#### EXERCISE:
Copy all entries verbatim and keep any pictures out of the copy.

#### TASK MATERIAL:
******

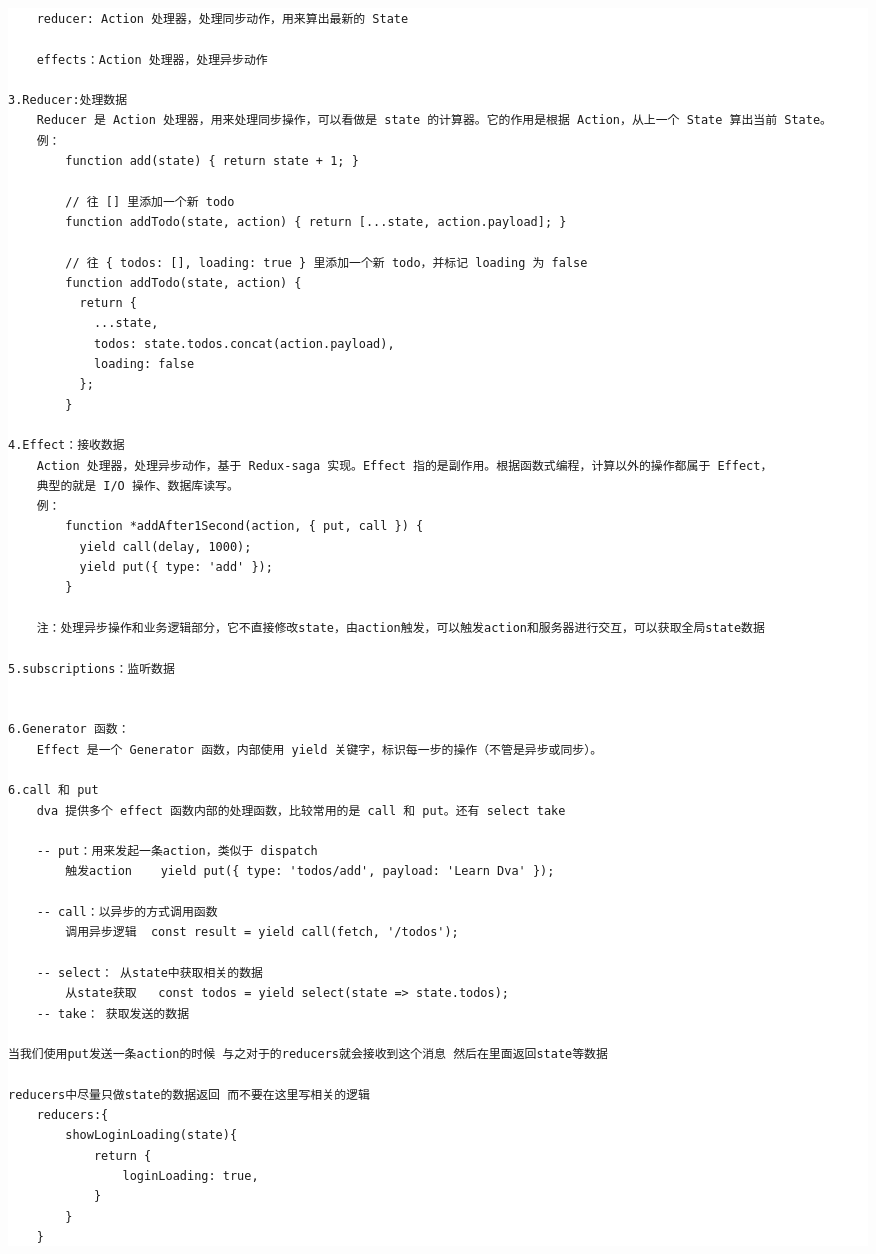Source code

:         reducer: Action 处理器，处理同步动作，用来算出最新的 State

        effects：Action 处理器，处理异步动作

    3.Reducer:处理数据
        Reducer 是 Action 处理器，用来处理同步操作，可以看做是 state 的计算器。它的作用是根据 Action，从上一个 State 算出当前 State。
        例：
            function add(state) { return state + 1; }

            // 往 [] 里添加一个新 todo
            function addTodo(state, action) { return [...state, action.payload]; }

            // 往 { todos: [], loading: true } 里添加一个新 todo，并标记 loading 为 false
            function addTodo(state, action) {
              return {
                ...state,
                todos: state.todos.concat(action.payload),
                loading: false
              };
            }

    4.Effect：接收数据
        Action 处理器，处理异步动作，基于 Redux-saga 实现。Effect 指的是副作用。根据函数式编程，计算以外的操作都属于 Effect，
        典型的就是 I/O 操作、数据库读写。
        例：
            function *addAfter1Second(action, { put, call }) {
              yield call(delay, 1000);
              yield put({ type: 'add' });
            }

        注：处理异步操作和业务逻辑部分，它不直接修改state，由action触发，可以触发action和服务器进行交互，可以获取全局state数据

    5.subscriptions：监听数据


    6.Generator 函数：
        Effect 是一个 Generator 函数，内部使用 yield 关键字，标识每一步的操作（不管是异步或同步）。

    6.call 和 put
        dva 提供多个 effect 函数内部的处理函数，比较常用的是 call 和 put。还有 select take

        -- put：用来发起一条action，类似于 dispatch
            触发action    yield put({ type: 'todos/add', payload: 'Learn Dva' });

        -- call：以异步的方式调用函数
            调用异步逻辑  const result = yield call(fetch, '/todos');

        -- select： 从state中获取相关的数据
            从state获取   const todos = yield select(state => state.todos);
        -- take： 获取发送的数据

    当我们使用put发送一条action的时候 与之对于的reducers就会接收到这个消息 然后在里面返回state等数据

    reducers中尽量只做state的数据返回 而不要在这里写相关的逻辑
        reducers:{
            showLoginLoading(state){
                return {
                    loginLoading: true,
                }
            }
        }
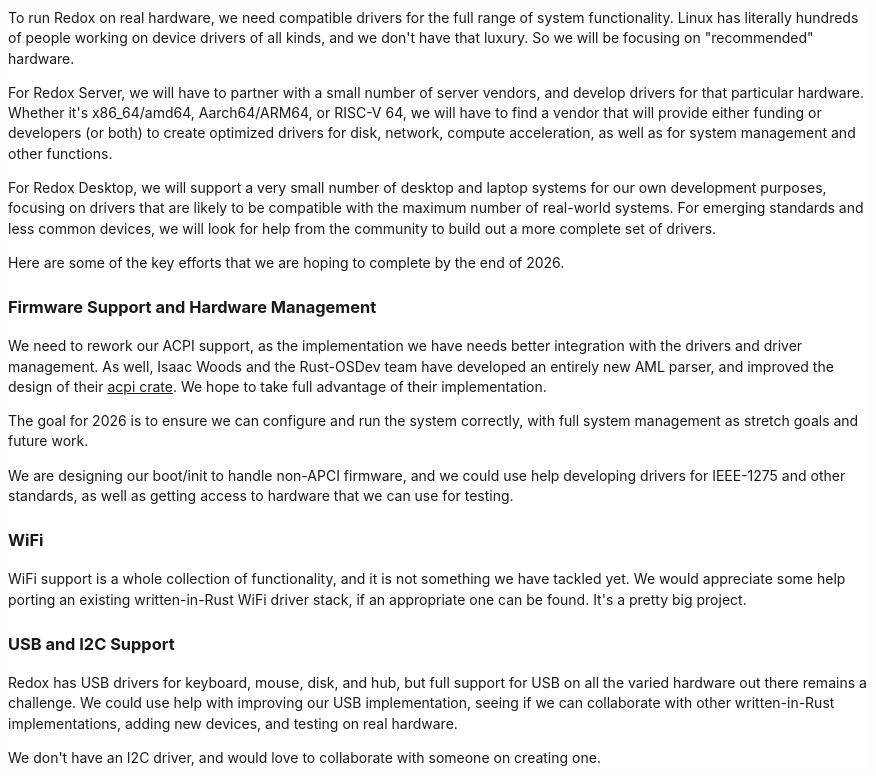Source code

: To run Redox on real hardware, we need compatible drivers for the full range of system functionality.
Linux has literally hundreds of people working on device drivers of all kinds,
and we don't have that luxury.
So we will be focusing on "recommended" hardware.

For Redox Server, we will have to partner with a small number of server vendors,
and develop drivers for that particular hardware.
Whether it's x86_64/amd64, Aarch64/ARM64, or RISC-V 64,
we will have to find a vendor that will provide either funding or developers (or both)
to create optimized drivers for disk, network, compute acceleration,
as well as for system management and other functions.

For Redox Desktop,
we will support a very small number of desktop and laptop systems for our own development purposes,
focusing on drivers that are likely to be compatible with the maximum number of real-world systems.
For emerging standards and less common devices,
we will look for help from the community to build out a more complete set of drivers.

Here are some of the key efforts that we are hoping to complete by the end of 2026.

### Firmware Support and Hardware Management

We need to rework our ACPI support,
as the implementation we have needs better integration with the drivers and driver management.
As well, Isaac Woods and the Rust-OSDev team have developed an entirely new AML parser,
and improved the design of their [acpi crate](https://github.com/rust-osdev/acpi).
We hope to take full advantage of their implementation.

The goal for 2026 is to ensure we can configure and run the system correctly,
with full system management as stretch goals and future work.

We are designing our boot/init to handle non-APCI firmware,
and we could use help developing drivers for IEEE-1275 and other standards,
as well as getting access to hardware that we can use for testing.

### WiFi

WiFi support is a whole collection of functionality,
and it is not something we have tackled yet.
We would appreciate some help porting an existing written-in-Rust WiFi driver stack, if an appropriate one can be found.
It's a pretty big project.

### USB and I2C Support

Redox has USB drivers for keyboard, mouse, disk, and hub,
but full support for USB on all the varied hardware out there remains a challenge.
We could use help with improving our USB implementation,
seeing if we can collaborate with other written-in-Rust implementations,
adding new devices,
and testing on real hardware.

We don't have an I2C driver,
and would love to collaborate with someone on creating one.
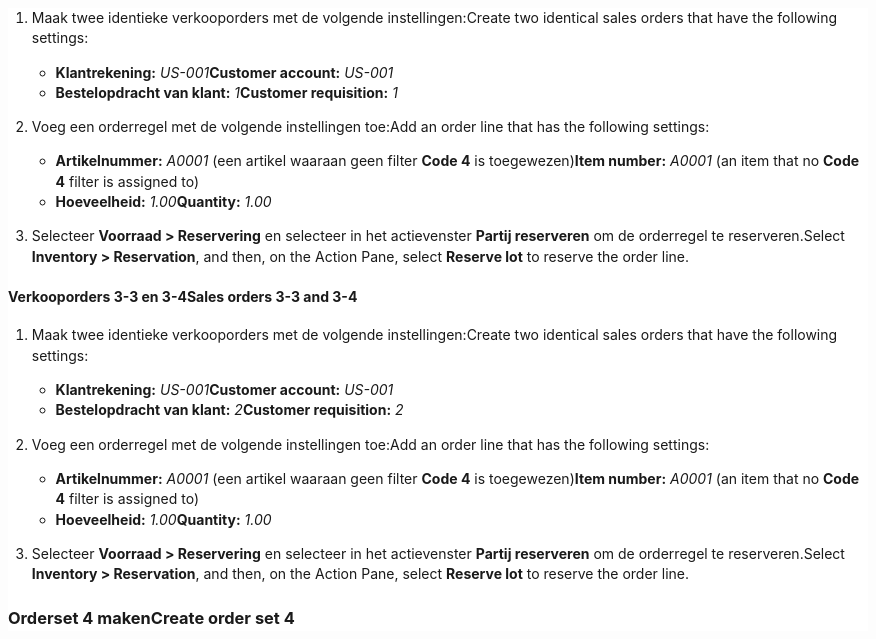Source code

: 1. <span data-ttu-id="5a759-162">Maak twee identieke verkooporders met de volgende instellingen:</span><span class="sxs-lookup"><span data-stu-id="5a759-162">Create two identical sales orders that have the following settings:</span></span>

    - <span data-ttu-id="5a759-163">**Klantrekening:** *US-001*</span><span class="sxs-lookup"><span data-stu-id="5a759-163">**Customer account:** *US-001*</span></span>
    - <span data-ttu-id="5a759-164">**Bestelopdracht van klant:** *1*</span><span class="sxs-lookup"><span data-stu-id="5a759-164">**Customer requisition:** *1*</span></span>

1. <span data-ttu-id="5a759-165">Voeg een orderregel met de volgende instellingen toe:</span><span class="sxs-lookup"><span data-stu-id="5a759-165">Add an order line that has the following settings:</span></span>

    - <span data-ttu-id="5a759-166">**Artikelnummer:** *A0001* (een artikel waaraan geen filter **Code 4** is toegewezen)</span><span class="sxs-lookup"><span data-stu-id="5a759-166">**Item number:** *A0001* (an item that no **Code 4** filter is assigned to)</span></span>
    - <span data-ttu-id="5a759-167">**Hoeveelheid:** *1.00*</span><span class="sxs-lookup"><span data-stu-id="5a759-167">**Quantity:** *1.00*</span></span>

1. <span data-ttu-id="5a759-168">Selecteer **Voorraad \> Reservering** en selecteer in het actievenster **Partij reserveren** om de orderregel te reserveren.</span><span class="sxs-lookup"><span data-stu-id="5a759-168">Select **Inventory \> Reservation**, and then, on the Action Pane, select **Reserve lot** to reserve the order line.</span></span>

#### <a name="sales-orders-3-3-and-3-4"></a><span data-ttu-id="5a759-169">Verkooporders 3-3 en 3-4</span><span class="sxs-lookup"><span data-stu-id="5a759-169">Sales orders 3-3 and 3-4</span></span>

1. <span data-ttu-id="5a759-170">Maak twee identieke verkooporders met de volgende instellingen:</span><span class="sxs-lookup"><span data-stu-id="5a759-170">Create two identical sales orders that have the following settings:</span></span>

    - <span data-ttu-id="5a759-171">**Klantrekening:** *US-001*</span><span class="sxs-lookup"><span data-stu-id="5a759-171">**Customer account:** *US-001*</span></span>
    - <span data-ttu-id="5a759-172">**Bestelopdracht van klant:** *2*</span><span class="sxs-lookup"><span data-stu-id="5a759-172">**Customer requisition:** *2*</span></span>

1. <span data-ttu-id="5a759-173">Voeg een orderregel met de volgende instellingen toe:</span><span class="sxs-lookup"><span data-stu-id="5a759-173">Add an order line that has the following settings:</span></span>

    - <span data-ttu-id="5a759-174">**Artikelnummer:** *A0001* (een artikel waaraan geen filter **Code 4** is toegewezen)</span><span class="sxs-lookup"><span data-stu-id="5a759-174">**Item number:** *A0001* (an item that no **Code 4** filter is assigned to)</span></span>
    - <span data-ttu-id="5a759-175">**Hoeveelheid:** *1.00*</span><span class="sxs-lookup"><span data-stu-id="5a759-175">**Quantity:** *1.00*</span></span>

1. <span data-ttu-id="5a759-176">Selecteer **Voorraad \> Reservering** en selecteer in het actievenster **Partij reserveren** om de orderregel te reserveren.</span><span class="sxs-lookup"><span data-stu-id="5a759-176">Select **Inventory \> Reservation**, and then, on the Action Pane, select **Reserve lot** to reserve the order line.</span></span>

### <a name="create-order-set-4"></a><span data-ttu-id="5a759-177">Orderset 4 maken</span><span class="sxs-lookup"><span data-stu-id="5a759-177">Create order set 4</span></span>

******

#### WRITTEN ANSWER:
Source code

:         reducer: Action 处理器，处理同步动作，用来算出最新的 State

        effects：Action 处理器，处理异步动作

    3.Reducer:处理数据
        Reducer 是 Action 处理器，用来处理同步操作，可以看做是 state 的计算器。它的作用是根据 Action，从上一个 State 算出当前 State。
        例：
            function add(state) { return state + 1; }

            // 往 [] 里添加一个新 todo
            function addTodo(state, action) { return [...state, action.payload]; }

            // 往 { todos: [], loading: true } 里添加一个新 todo，并标记 loading 为 false
            function addTodo(state, action) {
              return {
                ...state,
                todos: state.todos.concat(action.payload),
                loading: false
              };
            }

    4.Effect：接收数据
        Action 处理器，处理异步动作，基于 Redux-saga 实现。Effect 指的是副作用。根据函数式编程，计算以外的操作都属于 Effect，
        典型的就是 I/O 操作、数据库读写。
        例：
            function *addAfter1Second(action, { put, call }) {
              yield call(delay, 1000);
              yield put({ type: 'add' });
            }

        注：处理异步操作和业务逻辑部分，它不直接修改state，由action触发，可以触发action和服务器进行交互，可以获取全局state数据

    5.subscriptions：监听数据


    6.Generator 函数：
        Effect 是一个 Generator 函数，内部使用 yield 关键字，标识每一步的操作（不管是异步或同步）。

    6.call 和 put
        dva 提供多个 effect 函数内部的处理函数，比较常用的是 call 和 put。还有 select take

        -- put：用来发起一条action，类似于 dispatch
            触发action    yield put({ type: 'todos/add', payload: 'Learn Dva' });

        -- call：以异步的方式调用函数
            调用异步逻辑  const result = yield call(fetch, '/todos');

        -- select： 从state中获取相关的数据
            从state获取   const todos = yield select(state => state.todos);
        -- take： 获取发送的数据

    当我们使用put发送一条action的时候 与之对于的reducers就会接收到这个消息 然后在里面返回state等数据

    reducers中尽量只做state的数据返回 而不要在这里写相关的逻辑
        reducers:{
            showLoginLoading(state){
                return {
                    loginLoading: true,
                }
            }
        }
Source code

: To run Redox on real hardware, we need compatible drivers for the full range of system functionality.
Linux has literally hundreds of people working on device drivers of all kinds,
and we don't have that luxury.
So we will be focusing on "recommended" hardware.

For Redox Server, we will have to partner with a small number of server vendors,
and develop drivers for that particular hardware.
Whether it's x86_64/amd64, Aarch64/ARM64, or RISC-V 64,
we will have to find a vendor that will provide either funding or developers (or both)
to create optimized drivers for disk, network, compute acceleration,
as well as for system management and other functions.

For Redox Desktop,
we will support a very small number of desktop and laptop systems for our own development purposes,
focusing on drivers that are likely to be compatible with the maximum number of real-world systems.
For emerging standards and less common devices,
we will look for help from the community to build out a more complete set of drivers.

Here are some of the key efforts that we are hoping to complete by the end of 2026.

### Firmware Support and Hardware Management

We need to rework our ACPI support,
as the implementation we have needs better integration with the drivers and driver management.
As well, Isaac Woods and the Rust-OSDev team have developed an entirely new AML parser,
and improved the design of their [acpi crate](https://github.com/rust-osdev/acpi).
We hope to take full advantage of their implementation.

The goal for 2026 is to ensure we can configure and run the system correctly,
with full system management as stretch goals and future work.

We are designing our boot/init to handle non-APCI firmware,
and we could use help developing drivers for IEEE-1275 and other standards,
as well as getting access to hardware that we can use for testing.

### WiFi

WiFi support is a whole collection of functionality,
and it is not something we have tackled yet.
We would appreciate some help porting an existing written-in-Rust WiFi driver stack, if an appropriate one can be found.
It's a pretty big project.

### USB and I2C Support

Redox has USB drivers for keyboard, mouse, disk, and hub,
but full support for USB on all the varied hardware out there remains a challenge.
We could use help with improving our USB implementation,
seeing if we can collaborate with other written-in-Rust implementations,
adding new devices,
and testing on real hardware.

We don't have an I2C driver,
and would love to collaborate with someone on creating one.
Source code

: 1. <span data-ttu-id="5a759-162">Maak twee identieke verkooporders met de volgende instellingen:</span><span class="sxs-lookup"><span data-stu-id="5a759-162">Create two identical sales orders that have the following settings:</span></span>

    - <span data-ttu-id="5a759-163">**Klantrekening:** *US-001*</span><span class="sxs-lookup"><span data-stu-id="5a759-163">**Customer account:** *US-001*</span></span>
    - <span data-ttu-id="5a759-164">**Bestelopdracht van klant:** *1*</span><span class="sxs-lookup"><span data-stu-id="5a759-164">**Customer requisition:** *1*</span></span>

1. <span data-ttu-id="5a759-165">Voeg een orderregel met de volgende instellingen toe:</span><span class="sxs-lookup"><span data-stu-id="5a759-165">Add an order line that has the following settings:</span></span>

    - <span data-ttu-id="5a759-166">**Artikelnummer:** *A0001* (een artikel waaraan geen filter **Code 4** is toegewezen)</span><span class="sxs-lookup"><span data-stu-id="5a759-166">**Item number:** *A0001* (an item that no **Code 4** filter is assigned to)</span></span>
    - <span data-ttu-id="5a759-167">**Hoeveelheid:** *1.00*</span><span class="sxs-lookup"><span data-stu-id="5a759-167">**Quantity:** *1.00*</span></span>

1. <span data-ttu-id="5a759-168">Selecteer **Voorraad \> Reservering** en selecteer in het actievenster **Partij reserveren** om de orderregel te reserveren.</span><span class="sxs-lookup"><span data-stu-id="5a759-168">Select **Inventory \> Reservation**, and then, on the Action Pane, select **Reserve lot** to reserve the order line.</span></span>

#### <a name="sales-orders-3-3-and-3-4"></a><span data-ttu-id="5a759-169">Verkooporders 3-3 en 3-4</span><span class="sxs-lookup"><span data-stu-id="5a759-169">Sales orders 3-3 and 3-4</span></span>

1. <span data-ttu-id="5a759-170">Maak twee identieke verkooporders met de volgende instellingen:</span><span class="sxs-lookup"><span data-stu-id="5a759-170">Create two identical sales orders that have the following settings:</span></span>

    - <span data-ttu-id="5a759-171">**Klantrekening:** *US-001*</span><span class="sxs-lookup"><span data-stu-id="5a759-171">**Customer account:** *US-001*</span></span>
    - <span data-ttu-id="5a759-172">**Bestelopdracht van klant:** *2*</span><span class="sxs-lookup"><span data-stu-id="5a759-172">**Customer requisition:** *2*</span></span>

1. <span data-ttu-id="5a759-173">Voeg een orderregel met de volgende instellingen toe:</span><span class="sxs-lookup"><span data-stu-id="5a759-173">Add an order line that has the following settings:</span></span>

    - <span data-ttu-id="5a759-174">**Artikelnummer:** *A0001* (een artikel waaraan geen filter **Code 4** is toegewezen)</span><span class="sxs-lookup"><span data-stu-id="5a759-174">**Item number:** *A0001* (an item that no **Code 4** filter is assigned to)</span></span>
    - <span data-ttu-id="5a759-175">**Hoeveelheid:** *1.00*</span><span class="sxs-lookup"><span data-stu-id="5a759-175">**Quantity:** *1.00*</span></span>

1. <span data-ttu-id="5a759-176">Selecteer **Voorraad \> Reservering** en selecteer in het actievenster **Partij reserveren** om de orderregel te reserveren.</span><span class="sxs-lookup"><span data-stu-id="5a759-176">Select **Inventory \> Reservation**, and then, on the Action Pane, select **Reserve lot** to reserve the order line.</span></span>

### <a name="create-order-set-4"></a><span data-ttu-id="5a759-177">Orderset 4 maken</span><span class="sxs-lookup"><span data-stu-id="5a759-177">Create order set 4</span></span>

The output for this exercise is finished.